Exercise directions:
Please set down every entry again exactly as it stands, without the pictures.

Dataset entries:
══════

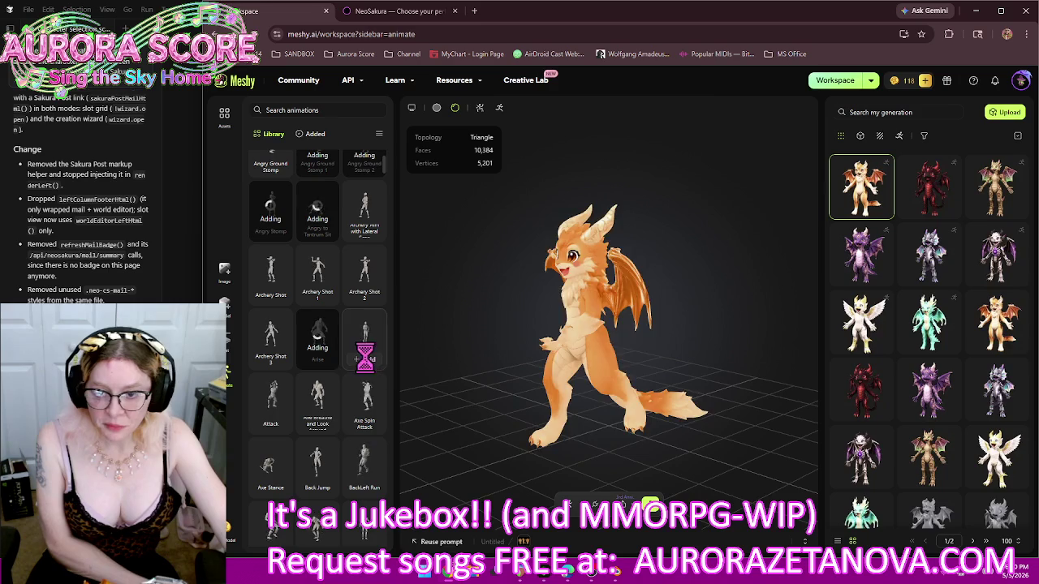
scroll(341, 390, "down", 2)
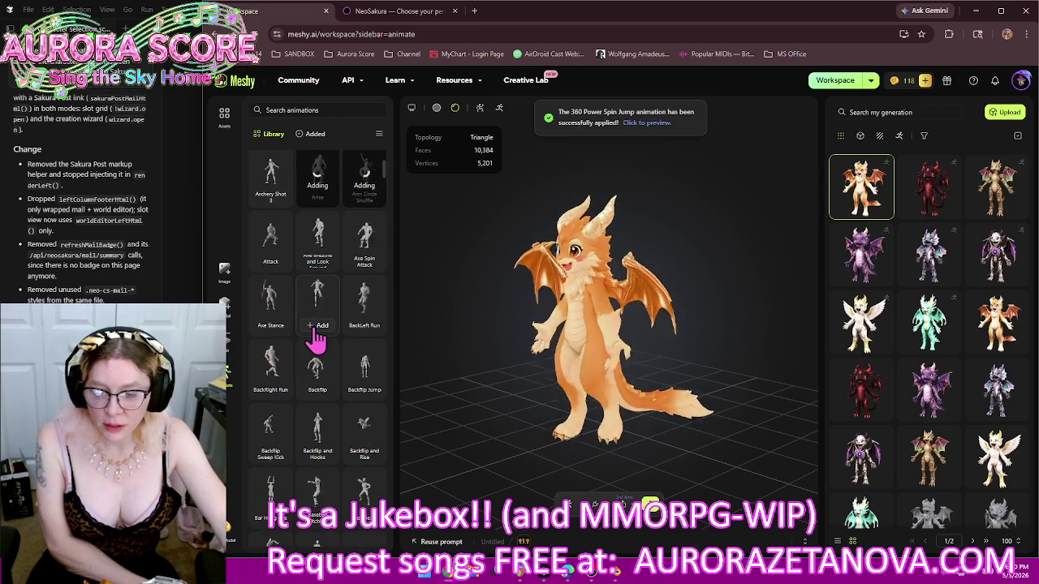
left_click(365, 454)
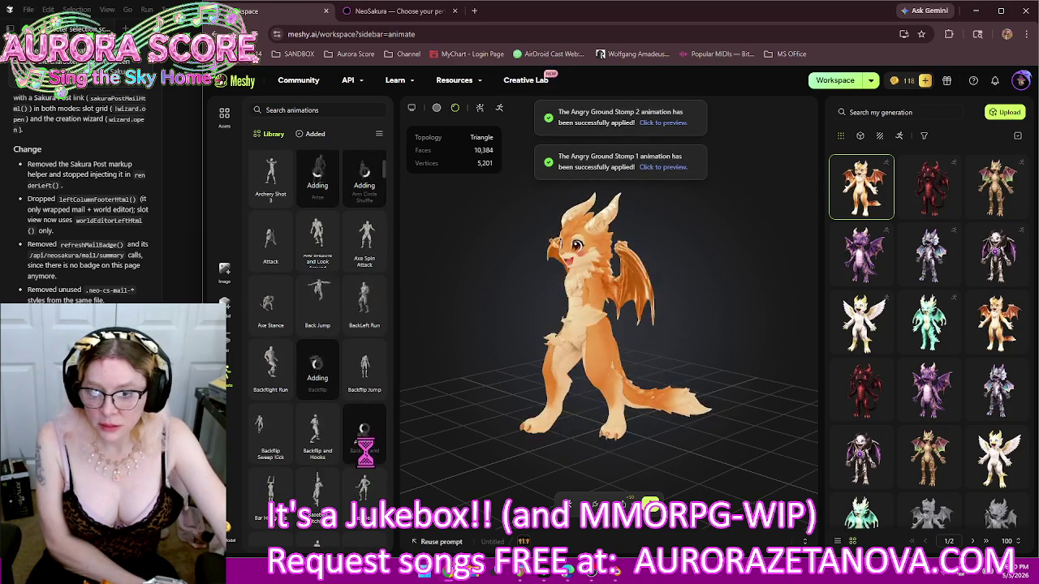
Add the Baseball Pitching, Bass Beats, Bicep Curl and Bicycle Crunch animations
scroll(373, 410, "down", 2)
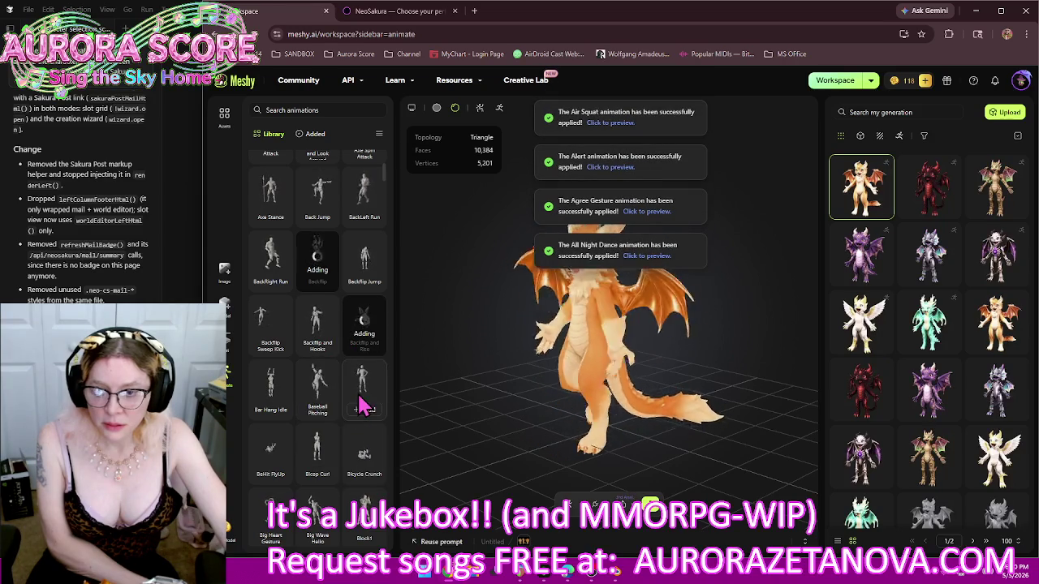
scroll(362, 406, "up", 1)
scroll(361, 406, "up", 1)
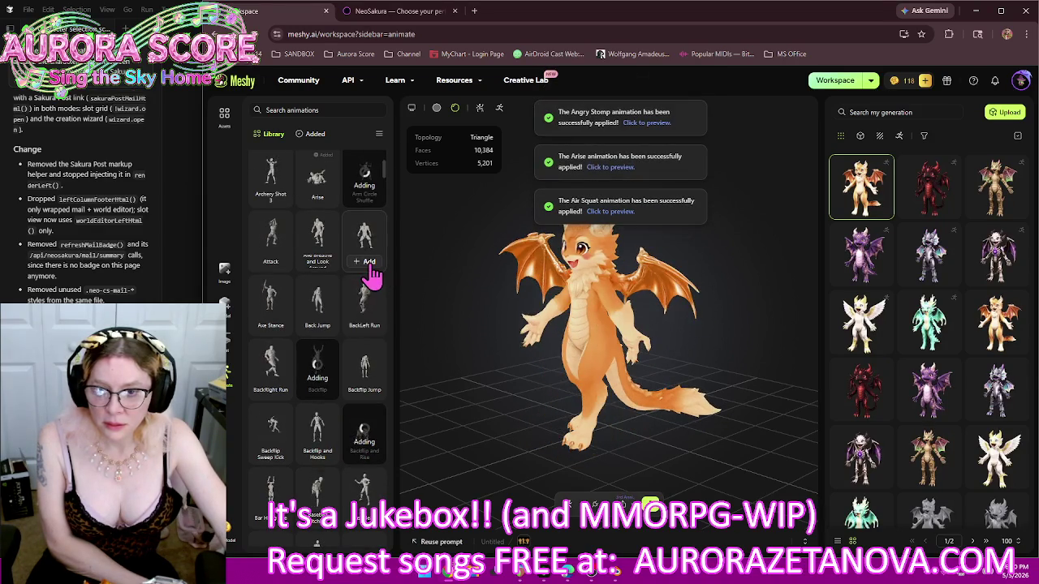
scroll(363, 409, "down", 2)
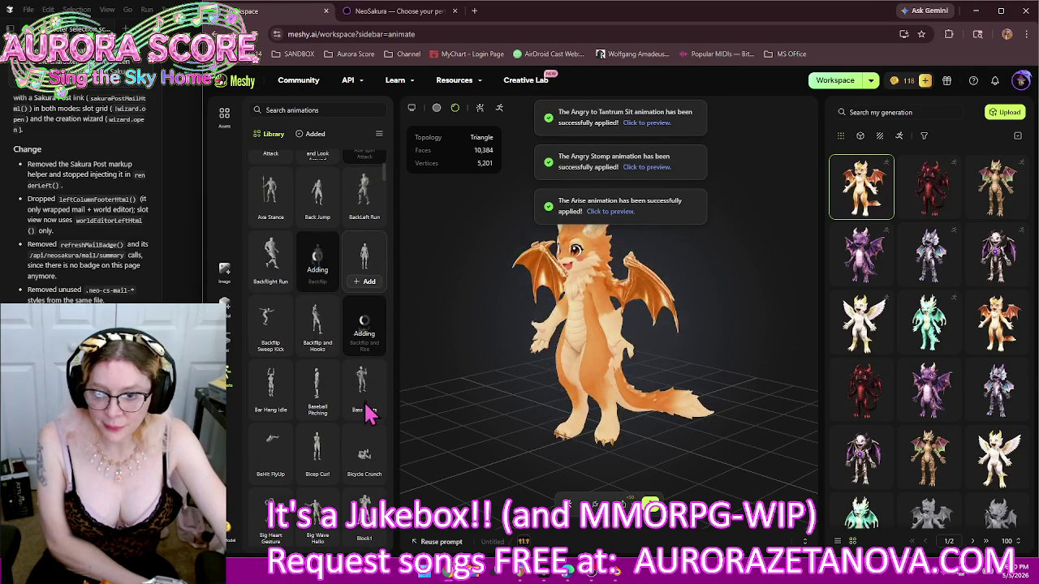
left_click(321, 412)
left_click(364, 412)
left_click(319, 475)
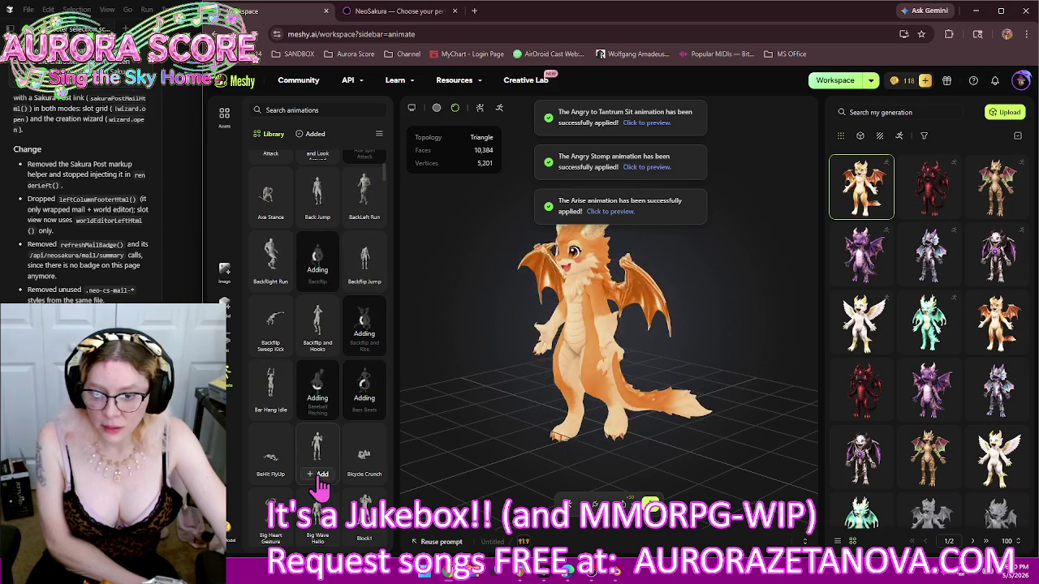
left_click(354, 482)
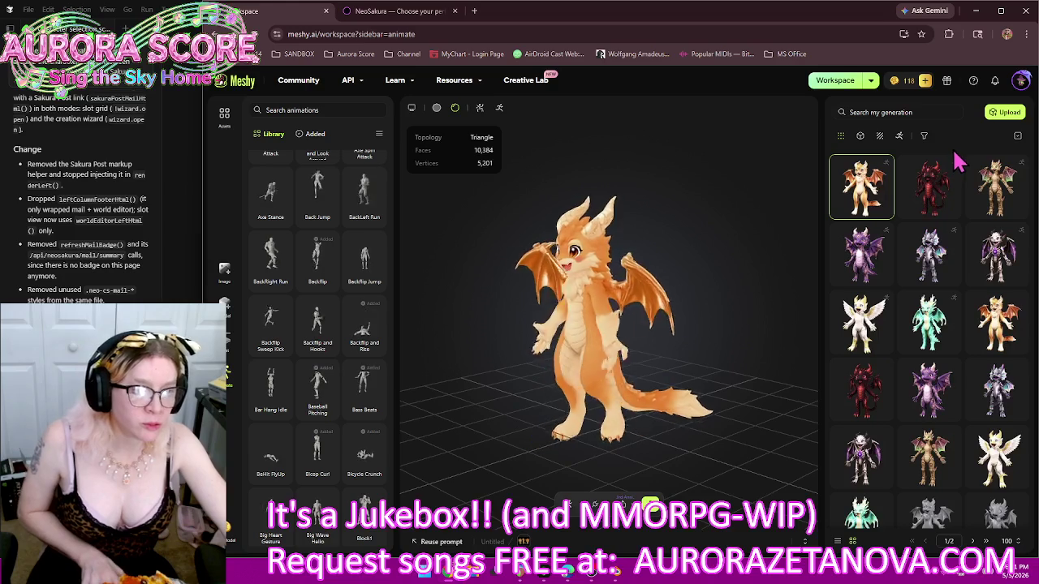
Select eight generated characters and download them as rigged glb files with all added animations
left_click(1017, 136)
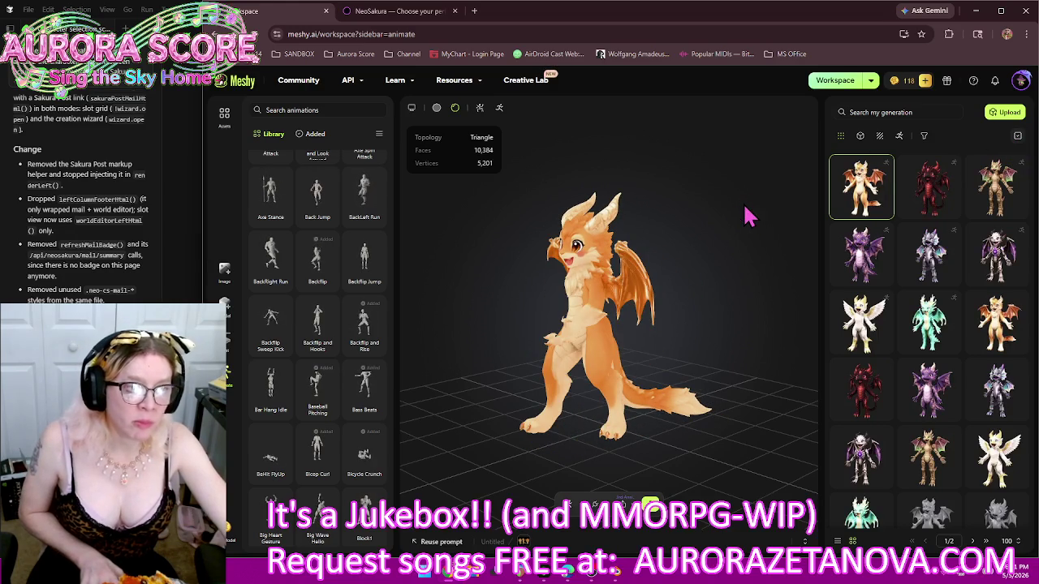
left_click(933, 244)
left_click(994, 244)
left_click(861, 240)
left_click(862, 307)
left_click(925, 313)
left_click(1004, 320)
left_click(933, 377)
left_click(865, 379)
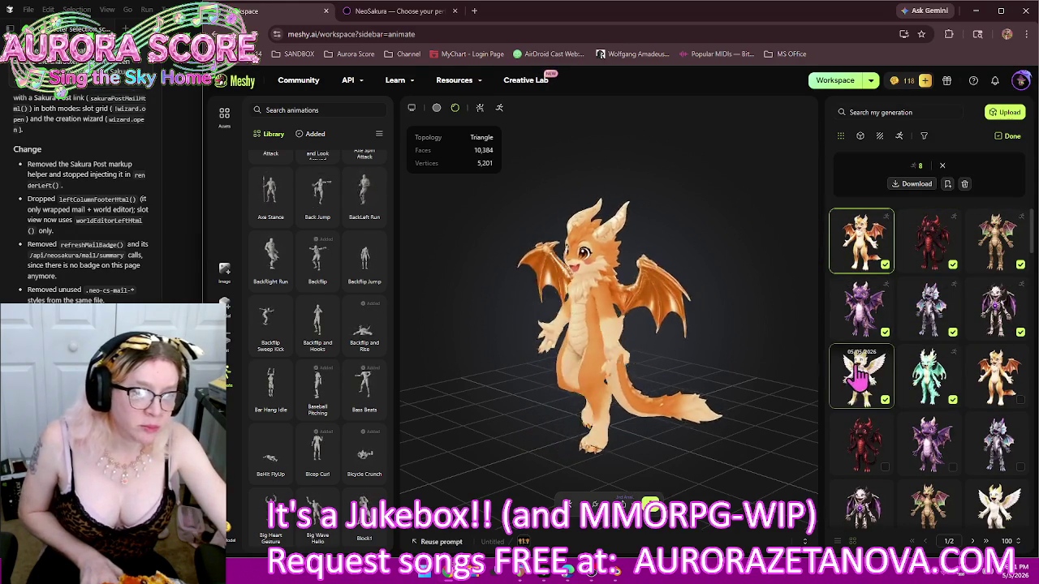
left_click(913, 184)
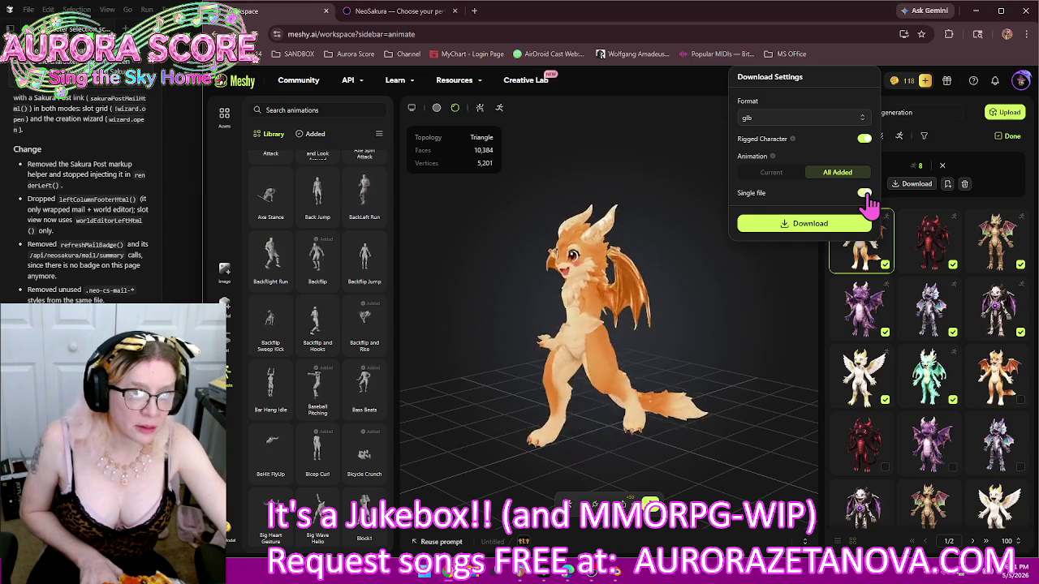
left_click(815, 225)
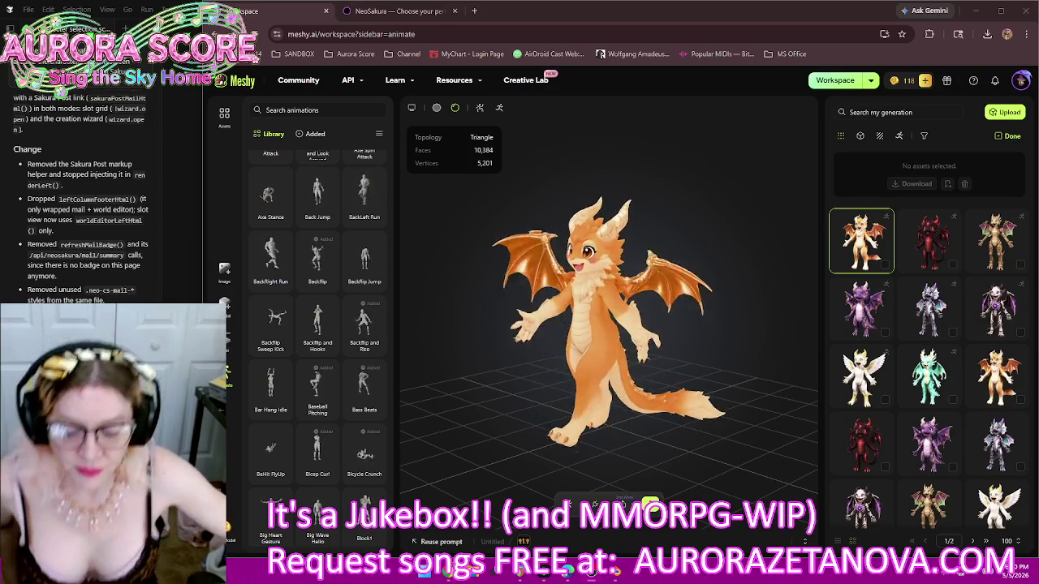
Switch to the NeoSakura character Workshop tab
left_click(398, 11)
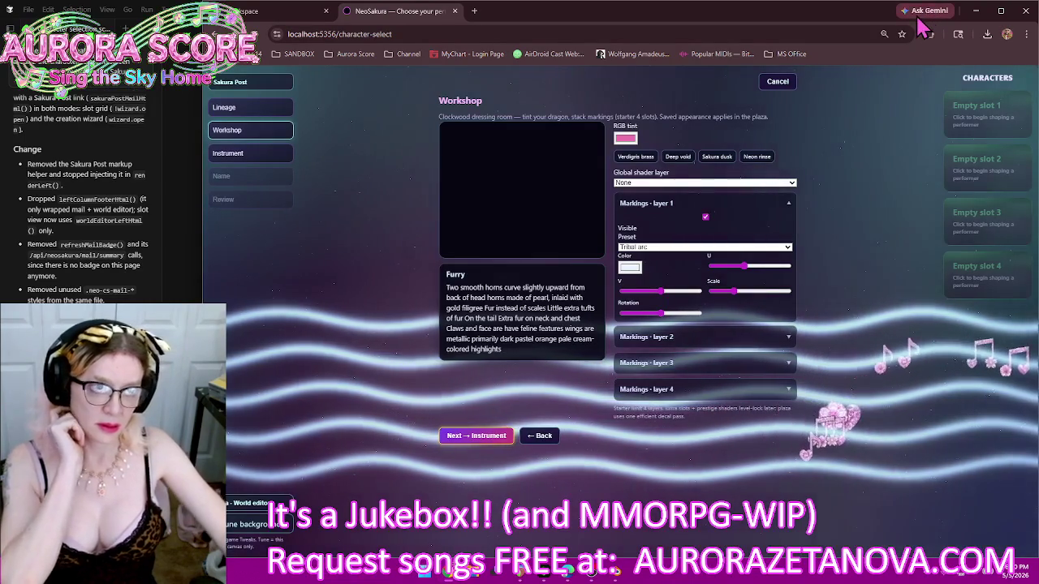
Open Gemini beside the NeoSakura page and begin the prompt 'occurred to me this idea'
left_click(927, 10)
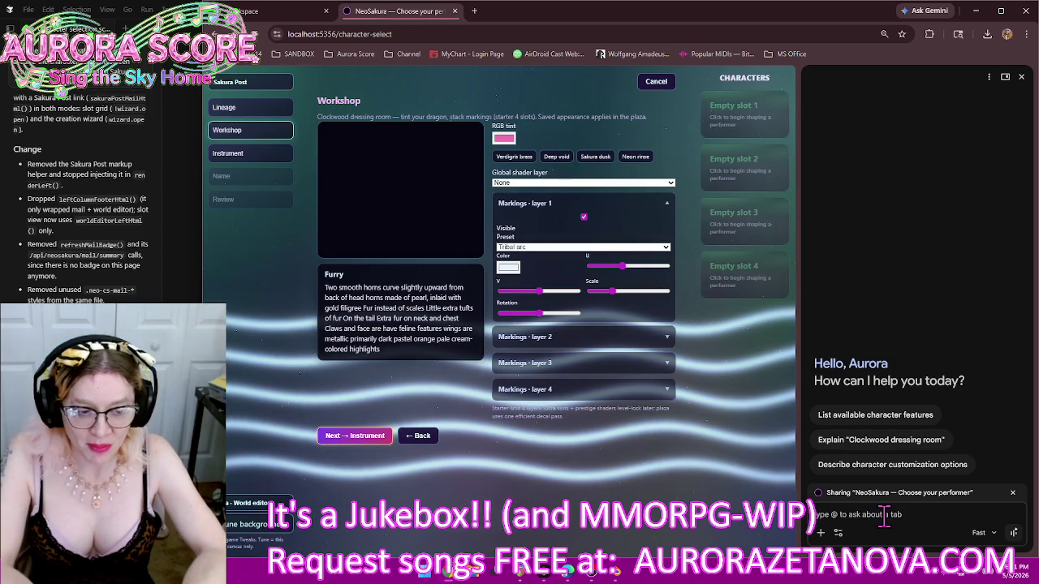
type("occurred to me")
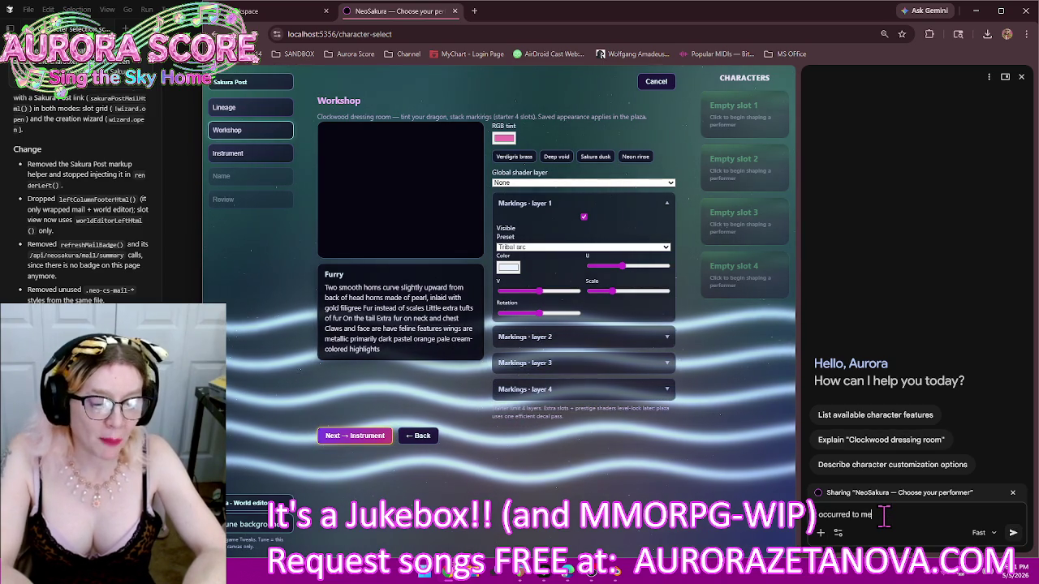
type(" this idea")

══════

Response to the task:
scroll(341, 390, "down", 2)
left_click(365, 454)
Add the Baseball Pitching, Bass Beats, Bicep Curl and Bicycle Crunch animations
scroll(373, 410, "down", 2)
scroll(362, 406, "up", 1)
scroll(361, 406, "up", 1)
scroll(363, 409, "down", 2)
left_click(321, 412)
left_click(364, 412)
left_click(319, 475)
left_click(354, 482)
Select eight generated characters and download them as rigged glb files with all added animations
left_click(1017, 136)
left_click(933, 244)
left_click(994, 244)
left_click(861, 240)
left_click(862, 307)
left_click(925, 313)
left_click(1004, 320)
left_click(933, 377)
left_click(865, 379)
left_click(913, 184)
left_click(815, 225)
Switch to the NeoSakura character Workshop tab
left_click(398, 11)
Open Gemini beside the NeoSakura page and begin the prompt 'occurred to me this idea'
left_click(927, 10)
type("occurred to me")
type(" this idea")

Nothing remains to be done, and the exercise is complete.